I view that task as similar to if our intuition led us to the brink of a committed and loving romantic or friendly relationship, but then we stop and wonder what assurances we can have that this relationship will work out and help us realize our potential and ideals. We ask to establish resonance with the person's soul-structure before we have put in the effort to cultivate that resonance. We are then asking for something that will surely elude us, because the resonant relationship only realizes its fruits when we enter into its experience with qualities of faith, trust, and hope, which are cognitive qualities imbued with deep longing and ideal striving. Why is it true that committed relationships with others help elevate our humanity? We can only say through the experience of the relationship itself. That doesn't mean we need to blindly enter the relationship without any idea of who the other person is or how they relate to us. We need a bridge that elucidates the broad relationship between us but simultaneously preserves its unique mystery and invites our cognitive-moral efforts to unveil it.

That being said, I guess my main question for you is how you envision that Part I will be distinguished from what you have already written in your essays.

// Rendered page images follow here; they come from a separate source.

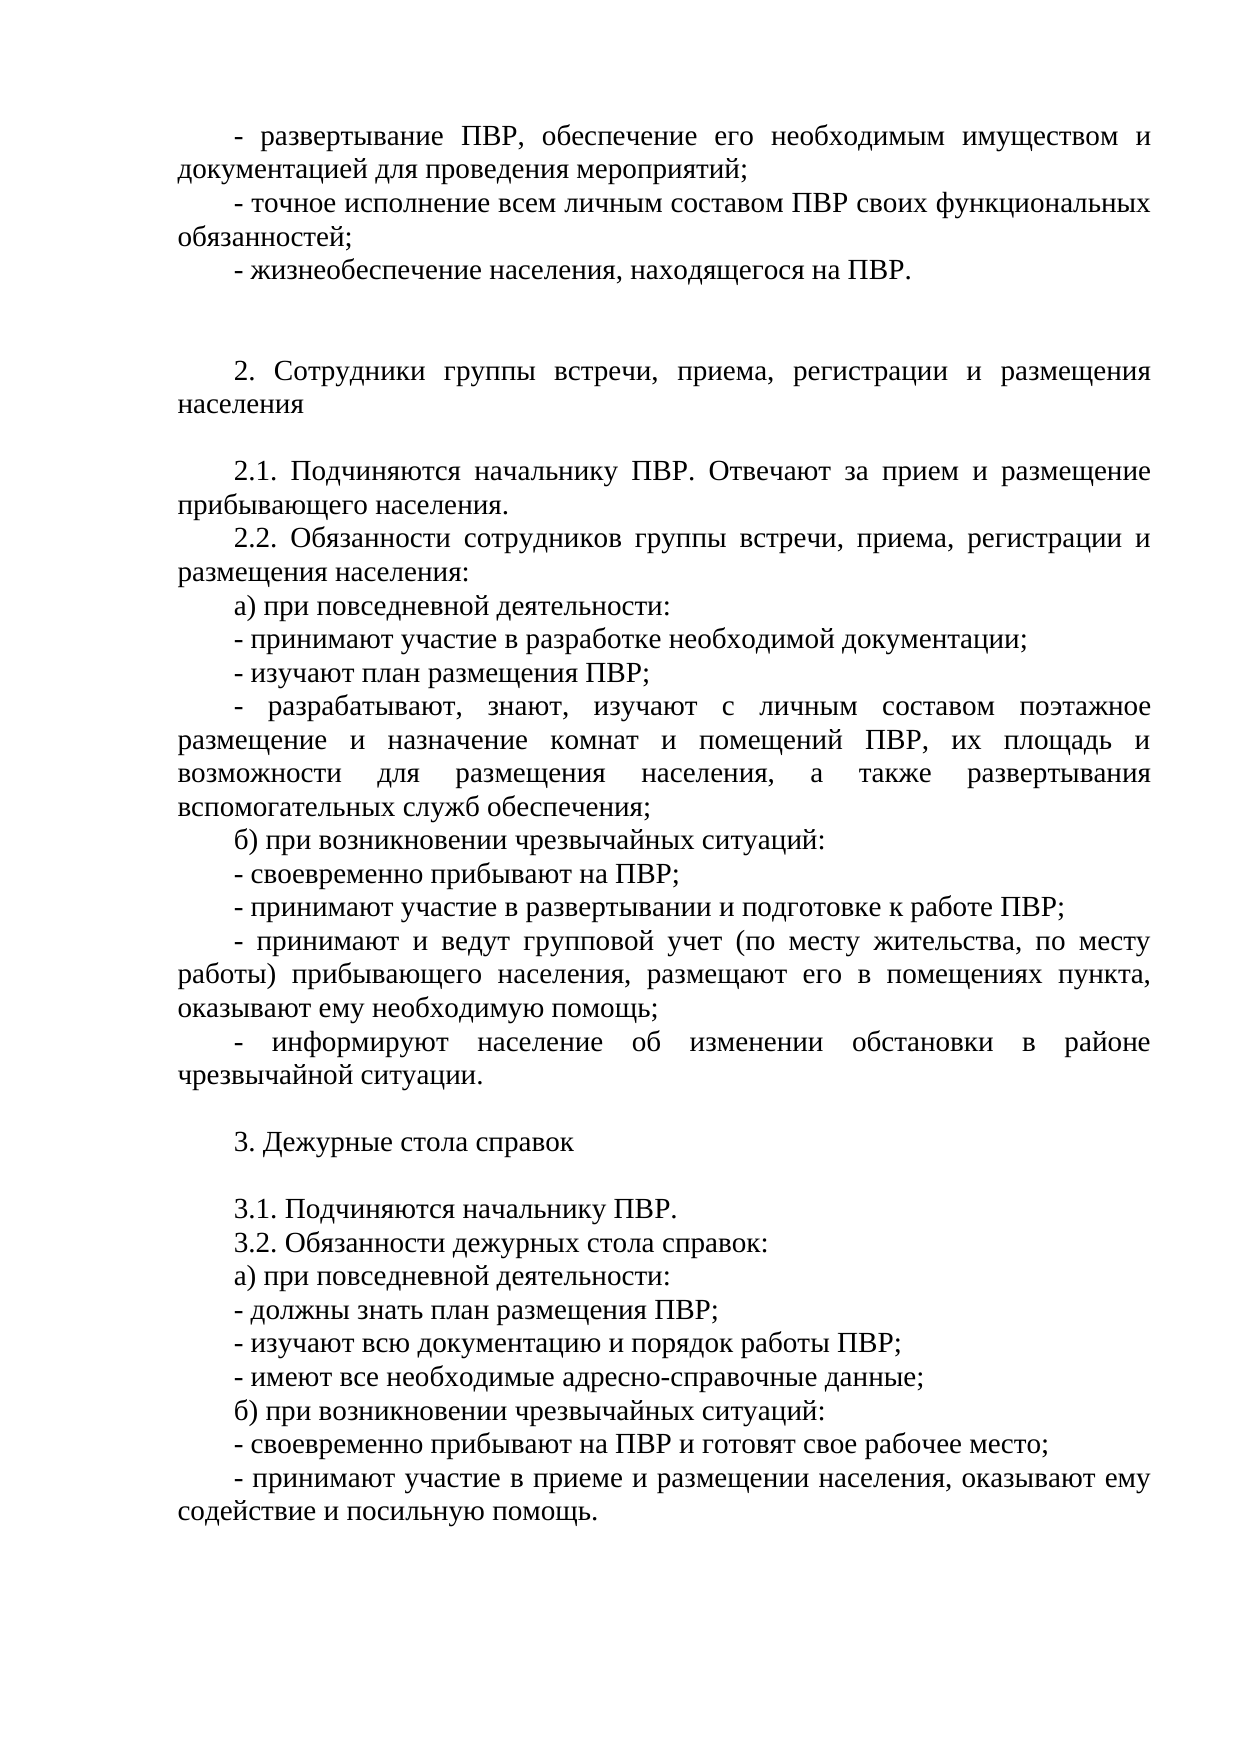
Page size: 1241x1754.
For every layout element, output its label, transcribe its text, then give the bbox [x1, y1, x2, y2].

text - принимают и ведут групповой учет (по месту жительства, по месту работы) прибывающего населения, размещают его в помещениях пункта, оказывают ему необходимую помощь; [177, 923, 1152, 1024]
text 2. Сотрудники группы встречи, приема, регистрации и размещения населения [177, 353, 1152, 420]
text - своевременно прибывают на ПВР; [177, 856, 1152, 889]
text б) при возникновении чрезвычайных ситуаций: [177, 822, 1152, 856]
text - разрабатывают, знают, изучают с личным составом поэтажное размещение и назначение комнат и помещений ПВР, их площадь и возможности для размещения населения, а также развертывания вспомогательных служб обеспечения; [177, 688, 1152, 822]
text 3.1. Подчиняются начальнику ПВР. [177, 1191, 1152, 1225]
text а) при повседневной деятельности: [177, 1258, 1152, 1292]
text - изучают план размещения ПВР; [177, 655, 1152, 688]
text - принимают участие в развертывании и подготовке к работе ПВР; [177, 889, 1152, 923]
text - своевременно прибывают на ПВР и готовят свое рабочее место; [177, 1426, 1152, 1460]
text б) при возникновении чрезвычайных ситуаций: [177, 1393, 1152, 1426]
text - развертывание ПВР, обеспечение его необходимым имуществом и документацией для проведения мероприятий; [177, 118, 1152, 185]
text - информируют население об изменении обстановки в районе чрезвычайной ситуации. [177, 1024, 1152, 1091]
text - жизнеобеспечение населения, находящегося на ПВР. [177, 252, 1152, 286]
text 3.2. Обязанности дежурных стола справок: [177, 1225, 1152, 1258]
text - должны знать план размещения ПВР; [177, 1292, 1152, 1326]
text - принимают участие в приеме и размещении населения, оказывают ему содействие и посильную помощь. [177, 1460, 1152, 1527]
text - принимают участие в разработке необходимой документации; [177, 621, 1152, 655]
text 2.1. Подчиняются начальнику ПВР. Отвечают за прием и размещение прибывающего населения. [177, 453, 1152, 521]
text - изучают всю документацию и порядок работы ПВР; [177, 1326, 1152, 1359]
text - имеют все необходимые адресно-справочные данные; [177, 1359, 1152, 1393]
text 2.2. Обязанности сотрудников группы встречи, приема, регистрации и размещения населения: [177, 521, 1152, 588]
text - точное исполнение всем личным составом ПВР своих функциональных обязанностей; [177, 185, 1152, 252]
text а) при повседневной деятельности: [177, 588, 1152, 621]
text 3. Дежурные стола справок [177, 1124, 1152, 1158]
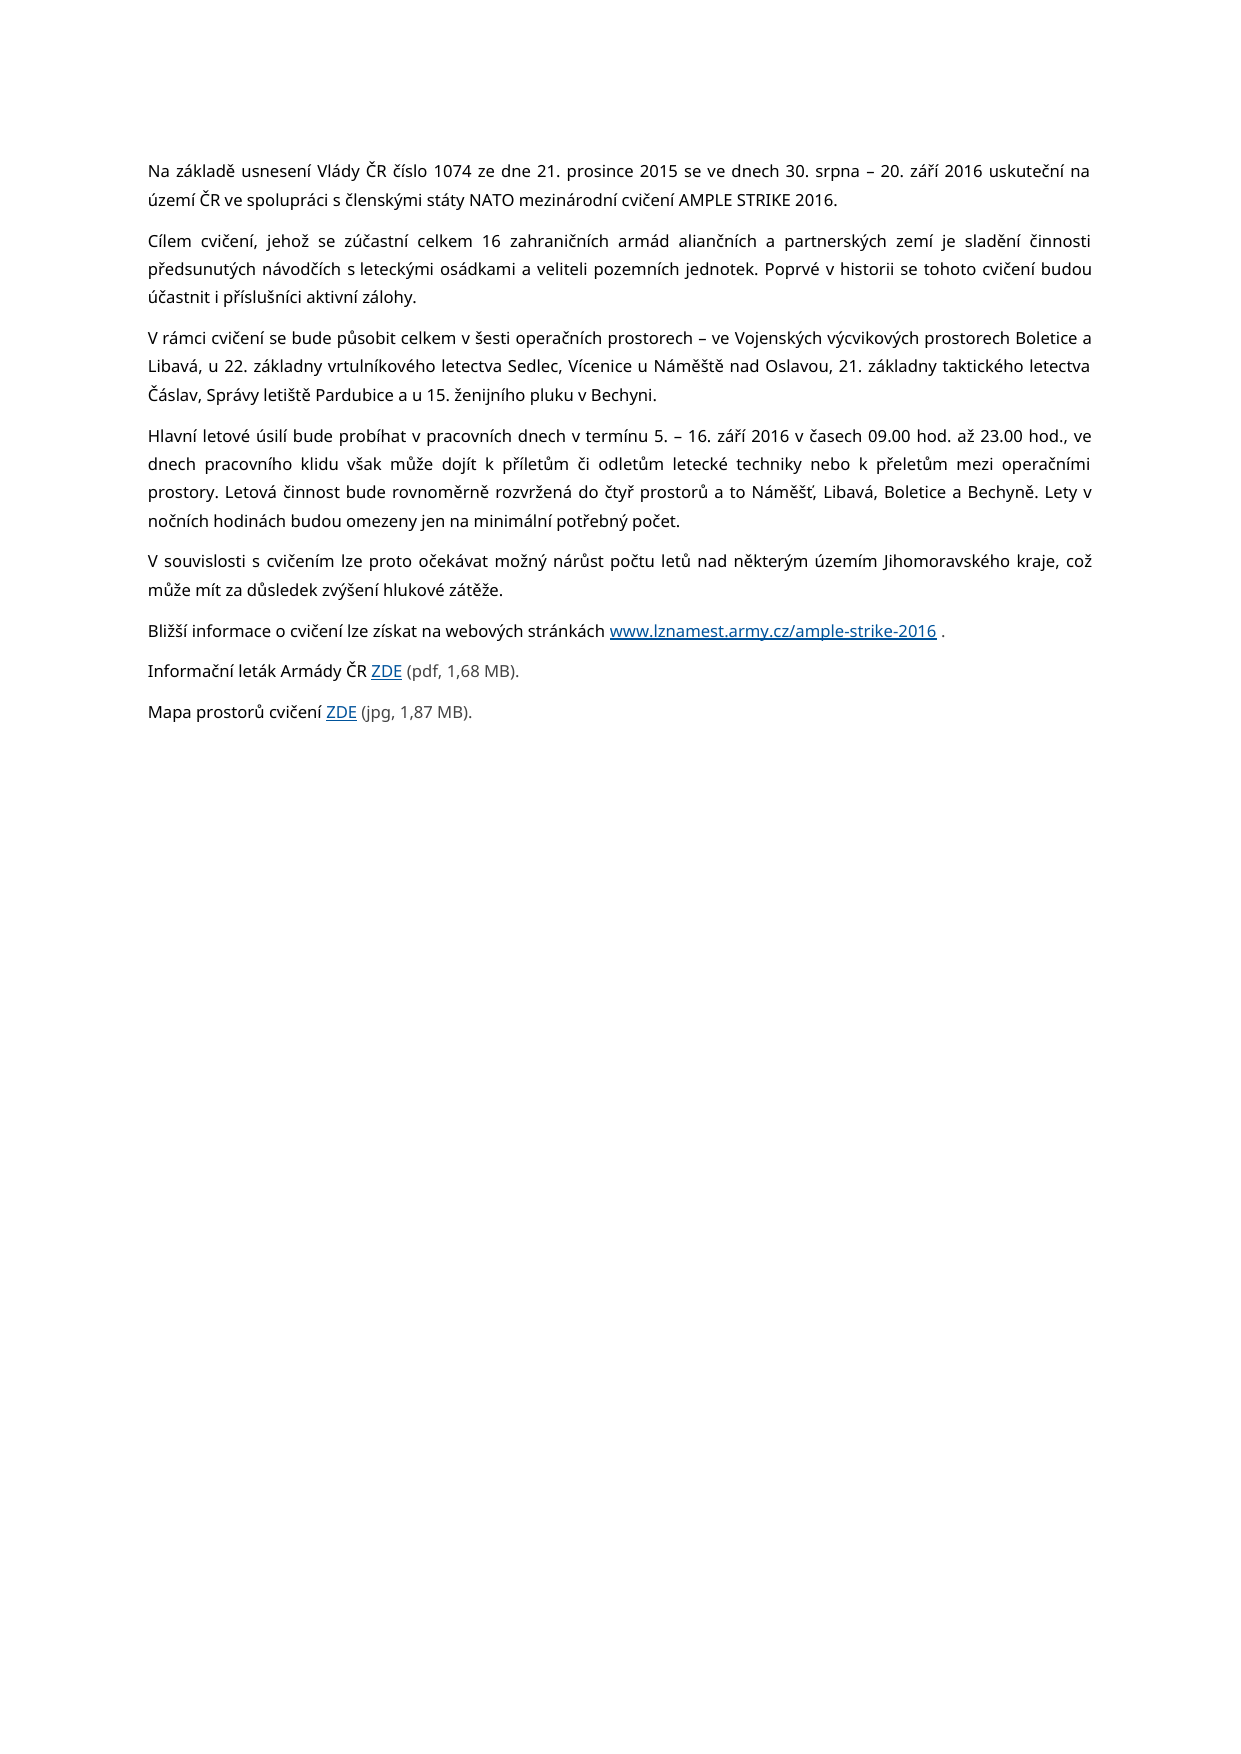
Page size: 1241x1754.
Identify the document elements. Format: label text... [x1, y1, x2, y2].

Are you aiming to elucidate any additional aspects of consciousness evolution and/or include any additional ways of reasoning to them?
"Most people would sooner regard themselves as a piece of lava in the moon than as an 'I'"
User avatar
Federica
Posts: 1742
Joined: Sat May 14, 2022 2:30 pm
Location: Sweden

Re: Prospects for a Phenomenological Idealism

Post by Federica »

ScottRoberts wrote: Thu Oct 12, 2023 11:44 pm I think I would prefer the implied injunction of the Lessing quote: "Revelation is not rational when it is revealed, rather it is revealed so as to become rational". So one needs to modify "esotericism free" to "free of esotericism that we haven't been able to make rational". How to make some esotericism phenomenal would be reserved to Part II.

Scott, I think Ashvin’s metaphor above is the most relatable, fitting reply, but to add something specific to the Lessing quote: I understand the convenience of it, in this juncture, but I don’t agree with a literal interpretation. In fluid terms, I agree we can become more acquainted with our experience of revelation, in the wake of it. But here’s the thing: before one can reduce and flatten an inner revelation to its rationalized backdrop imprint, one needs to first allow not for the revelation to manifest (revelations don’t manifest) but for one’s own inquisitive will to sense, feel and realize the process of its own becoming it, a living element of the revealed truth. Otherwise there’s nothing to imprint on the backdrop tablets of the bureaucratic-metaphysical storyboard.

In other words, one cannot rationalize any revealed objects. One can only become revelatory to oneself.
In this epoch we have to be fighters for the spirit: man must realise what his powers can give way to, unless they are kept constantly under control for the conquest of the spiritual world. In this fifth epoch, man is entitled to his freedom to the highest degree! He has to go through that.